___ Dataset content

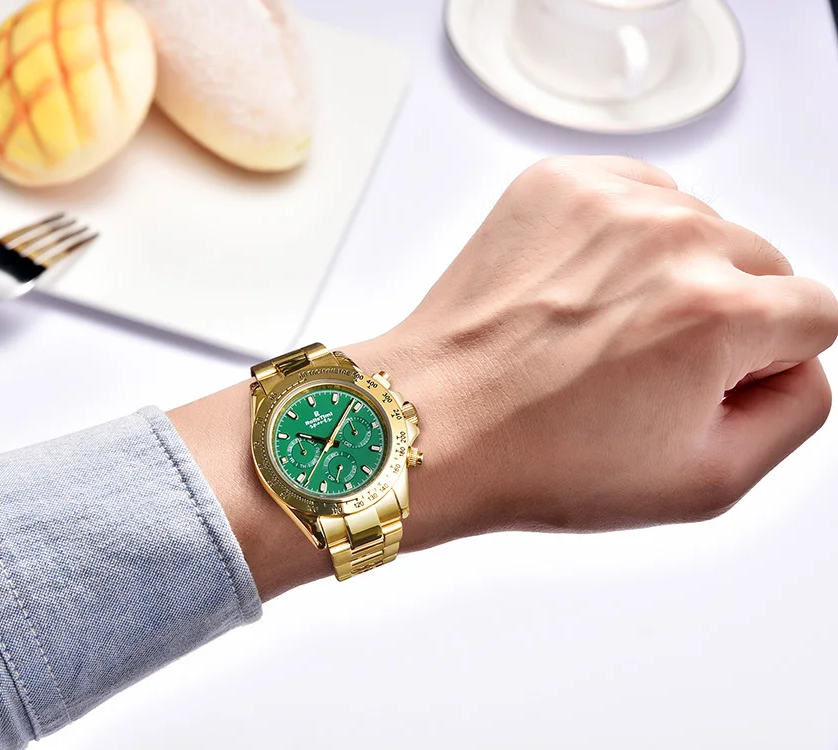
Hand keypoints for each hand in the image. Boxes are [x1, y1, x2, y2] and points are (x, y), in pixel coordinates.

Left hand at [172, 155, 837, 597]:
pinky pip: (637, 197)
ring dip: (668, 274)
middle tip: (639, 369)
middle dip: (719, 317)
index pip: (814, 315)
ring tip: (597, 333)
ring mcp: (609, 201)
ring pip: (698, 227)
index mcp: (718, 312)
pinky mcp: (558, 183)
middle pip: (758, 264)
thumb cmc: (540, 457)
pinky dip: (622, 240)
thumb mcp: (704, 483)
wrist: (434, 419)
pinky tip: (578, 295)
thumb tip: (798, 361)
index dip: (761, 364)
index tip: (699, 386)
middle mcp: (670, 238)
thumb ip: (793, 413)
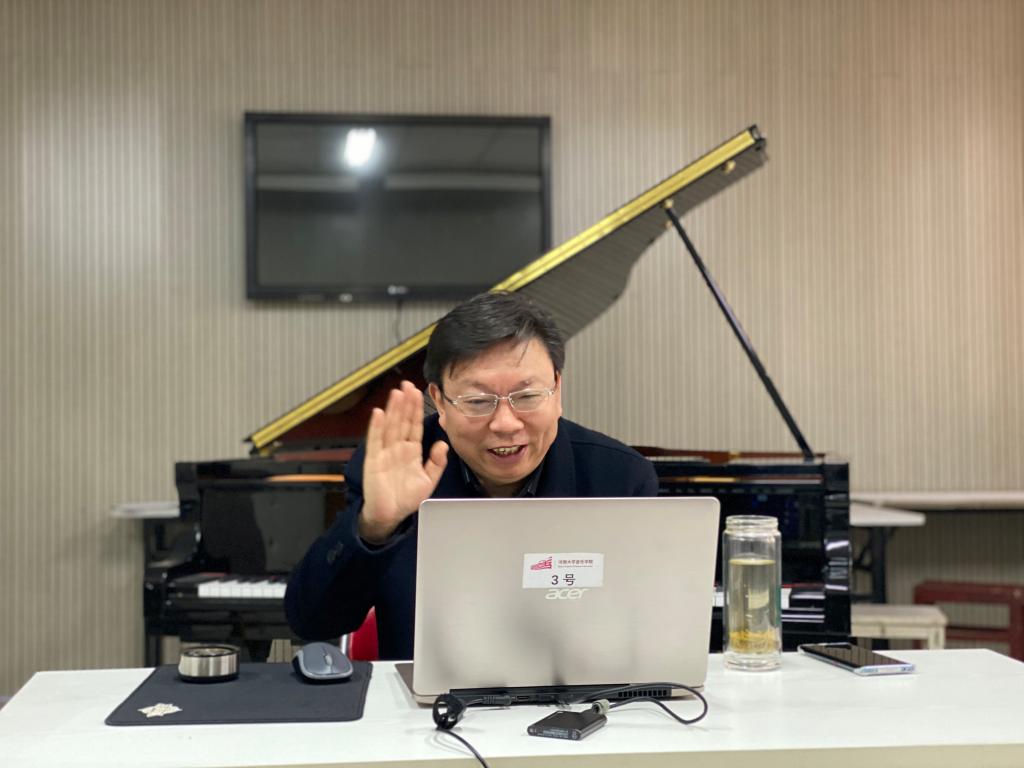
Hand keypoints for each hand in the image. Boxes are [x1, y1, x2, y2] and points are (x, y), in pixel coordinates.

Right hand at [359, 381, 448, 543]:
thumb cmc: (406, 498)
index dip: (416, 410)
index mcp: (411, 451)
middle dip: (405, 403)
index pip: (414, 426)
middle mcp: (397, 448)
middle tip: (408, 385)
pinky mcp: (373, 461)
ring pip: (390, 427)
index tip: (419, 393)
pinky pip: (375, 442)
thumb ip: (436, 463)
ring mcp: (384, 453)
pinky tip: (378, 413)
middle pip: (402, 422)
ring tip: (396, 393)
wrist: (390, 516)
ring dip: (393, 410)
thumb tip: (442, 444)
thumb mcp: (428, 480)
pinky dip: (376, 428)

______

**Your goal**
Give back the full listing verbatim, skipping each picture.

**Written answer**
Hand keypoints for each hand in the image. Boxes are [x1, y1, x2, y2] and points are (x, y), in pixel coordinates.

Left hand at [172, 155, 837, 597]:
pinky pip: (637, 197)
ring dip: (668, 274)
middle tip: (639, 369)
middle dip: (719, 317)
index pip: (814, 315)
ring tip: (597, 333)
ring mcp: (609, 201)
ring pip: (698, 227)
index mcp: (718, 312)
pinky mcp: (558, 183)
middle pip: (758, 264)
thumb cmc: (540, 457)
pinky dip: (622, 240)
thumb mcp: (704, 483)
wrist: (434, 419)
pinky tip: (578, 295)
thumb tip: (798, 361)
index dip: (761, 364)
index tip: (699, 386)
middle mcp: (670, 238)
thumb ip: (793, 413)
Hand keypoints for each hand in the image. Boxes are [x1, y1, x2, y2] and points are (x, y), in pixel coordinates.

Right hand at [359, 381, 448, 543]:
thumb cmc: (406, 498)
index dip: (416, 410)
index mcp: (411, 451)
middle dip: (405, 403)
index pip: (414, 426)
middle mcp: (397, 448)
middle tip: (408, 385)
pinky mcp: (373, 461)
ring pip: (390, 427)
index tip: (419, 393)
pinky pip: (375, 442)
thumb ip: (436, 463)
ring mcp: (384, 453)
pinky tip: (378, 413)
middle pip: (402, 422)
ring tip: (396, 393)
wrist: (390, 516)
ring dip: (393, 410)
thumb tip: (442, 444)
thumb mcp: (428, 480)
pinky dip: (376, 428)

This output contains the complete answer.